Assignment a
Pick out every line in the entries that contains the word "categories", matching case exactly, and copy each such line.

BEGIN Exercise passage

Re: [RFC PATCH] /dev/mem: Disable /dev/mem under TDX guest

From: Nikolay Borisov
Date: Mon Mar 24 2025 - 05:59:35 EST




On 18.03.25 г. 21:06 ч., Dan Williams wrote:
Nikolay Borisov wrote:
If a piece of memory is read from /dev/mem that falls outside of the
System Ram region i.e bios data region the kernel creates a shared
mapping via xlate_dev_mem_ptr() (this behavior was introduced by
9aa6ea69852c ("x86/tdx: Make pages shared in ioremap()"). This results
in a region having both a shared and a private mapping.

Subsequent accesses to this region via the private mapping induce a
SEPT violation and a crash of the VMM. In this particular case the
scenario was a userspace process reading something from the bios data
area at address 0x497 which creates a shared mapping, and a followup
reboot accessing __va(0x472) which access pfn 0 via the private mapping
causing mayhem.

Fix this by simply forbidding access to /dev/mem when running as an TDX
guest.

Signed-off-by: Nikolay Borisov <nik.borisov@xxxxxxxx>
---

Sending this now to hopefully spur up discussion as to how to handle the described
scenario. This was hit on the GCP cloud and was causing their hypervisor to crash.

I guess the most pressing question is what will be the most sensible approach to
eliminate such situations happening in the future:

1. Should we forbid getting a descriptor to /dev/mem (this patch)
2. Skip creating /dev/mem altogether3
3. Possibly tinker with internals of ioremap to ensure that no memory which is
backed by kvm memslots is remapped as shared.

END Exercise passage
BEGIN Dataset extract

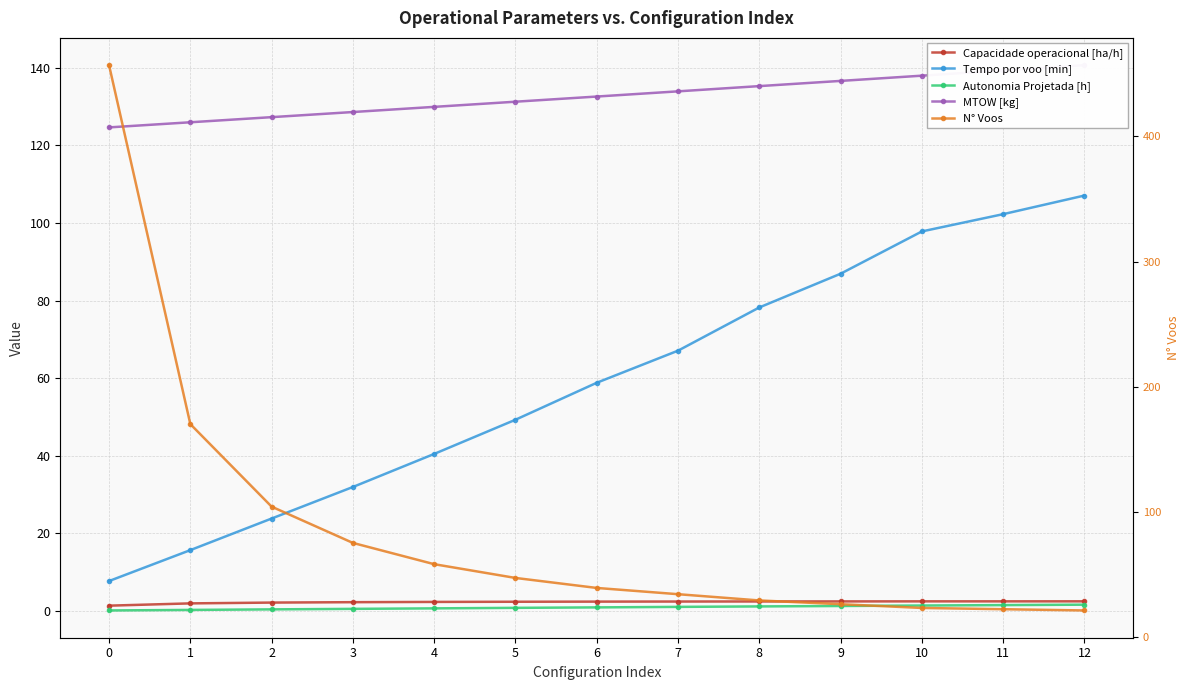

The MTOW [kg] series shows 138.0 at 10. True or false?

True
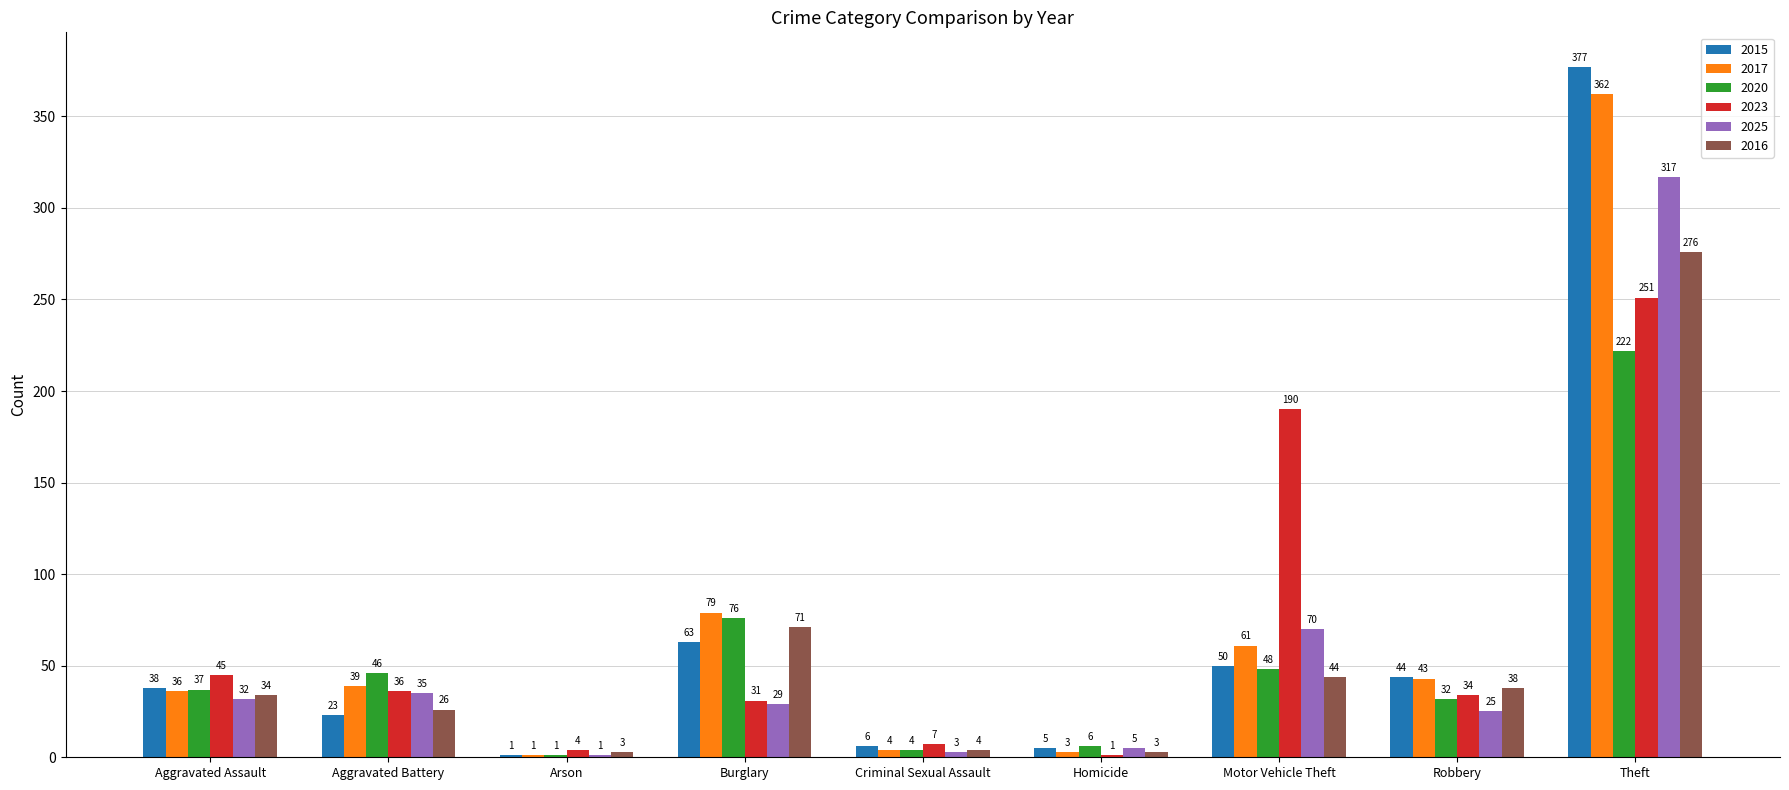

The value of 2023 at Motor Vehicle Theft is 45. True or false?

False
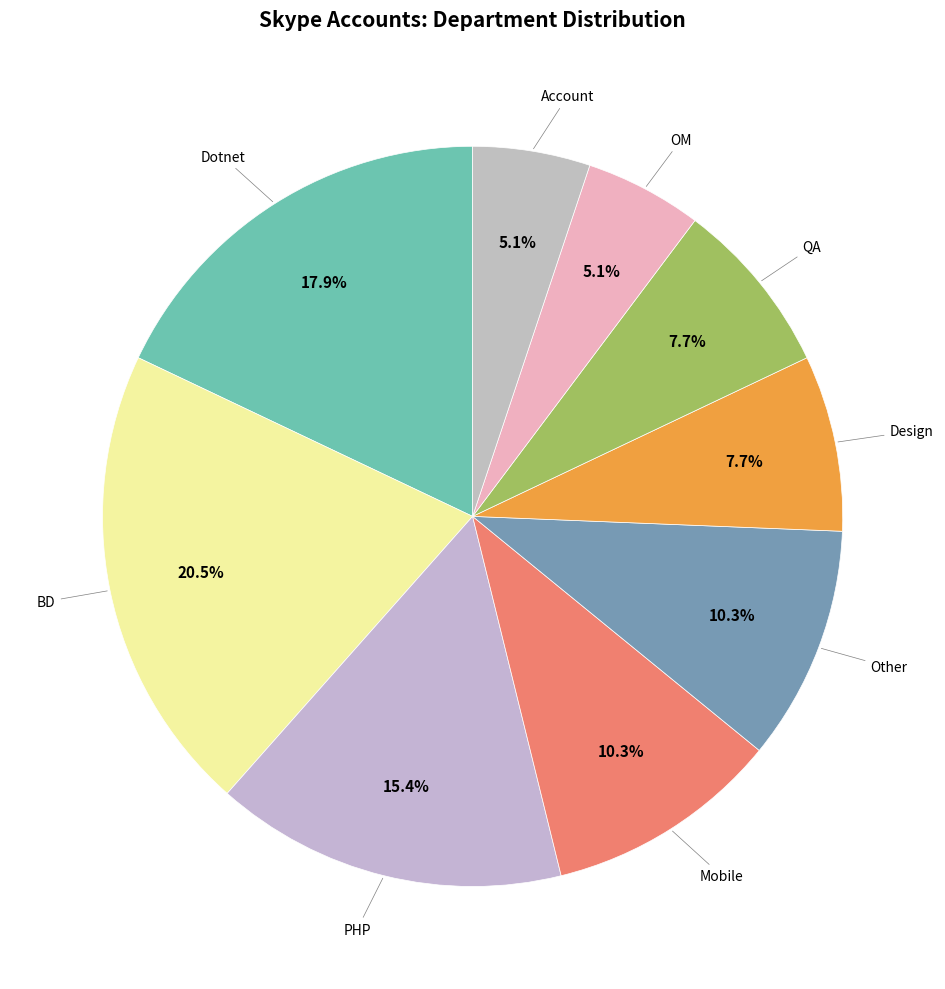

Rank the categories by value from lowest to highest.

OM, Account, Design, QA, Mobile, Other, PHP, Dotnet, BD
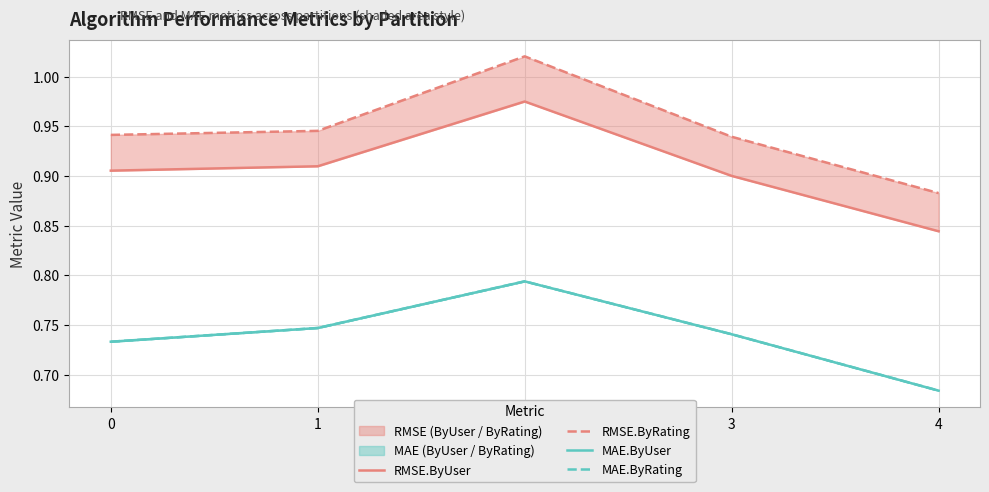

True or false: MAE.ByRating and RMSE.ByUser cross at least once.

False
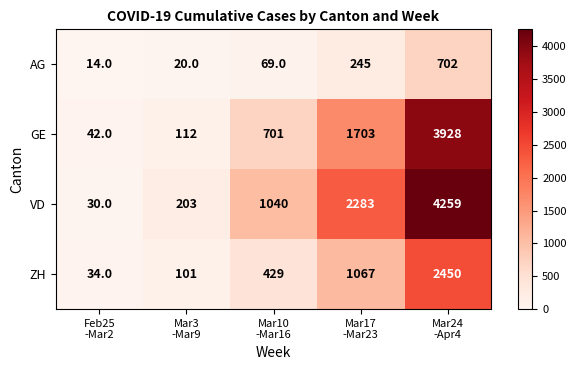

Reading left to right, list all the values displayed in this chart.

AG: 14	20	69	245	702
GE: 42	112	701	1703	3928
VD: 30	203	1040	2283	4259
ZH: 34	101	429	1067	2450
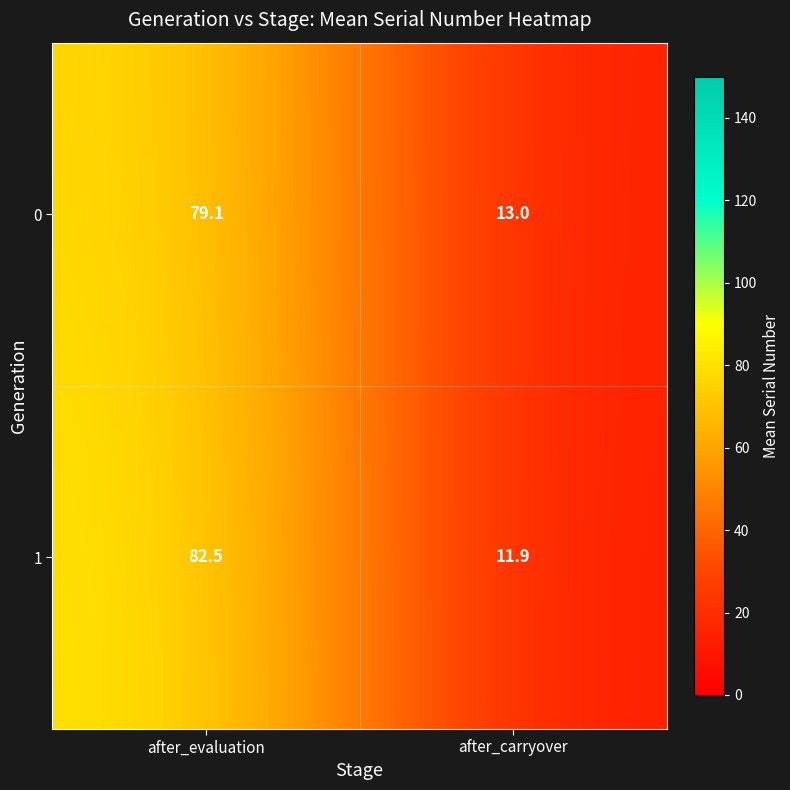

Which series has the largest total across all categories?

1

END Dataset extract

Assignment b
Continue the mailing-list post about disabling /dev/mem under TDX guests, picking up right after its last sentence.

Result a
Rank the categories by value from lowest to highest.
Which series has the largest total across all categories?

Result b
It seems unfortunate that the kernel is allowing conflicting mappings of
the same pfn. Is this not just a track_pfn_remap() bug report? In other
words, whatever established the conflicting private mapping failed to do
a memtype_reserve() with the encryption setting such that
track_pfn_remap() could find it and enforce a consistent mapping.

I'm not an expert into this, but looking at the code it seems memtype_reserve deals with the memory type w.r.t PAT/MTRR i.e the cacheability of the memory, not whether the mapping is consistent w.r.t to other, arbitrary attributes.


Otherwise, kernel_lockdown also disables useful mechanisms like debugfs,
and feels like it does not solve the underlying problem. Not all
ioremap() callers in the kernel are aware of a potential
ioremap_encrypted() dependendency.

4. Eliminate the access to 0x472 from the x86 reboot path, after all we don't
really have a proper bios at that address.
5. Something else ?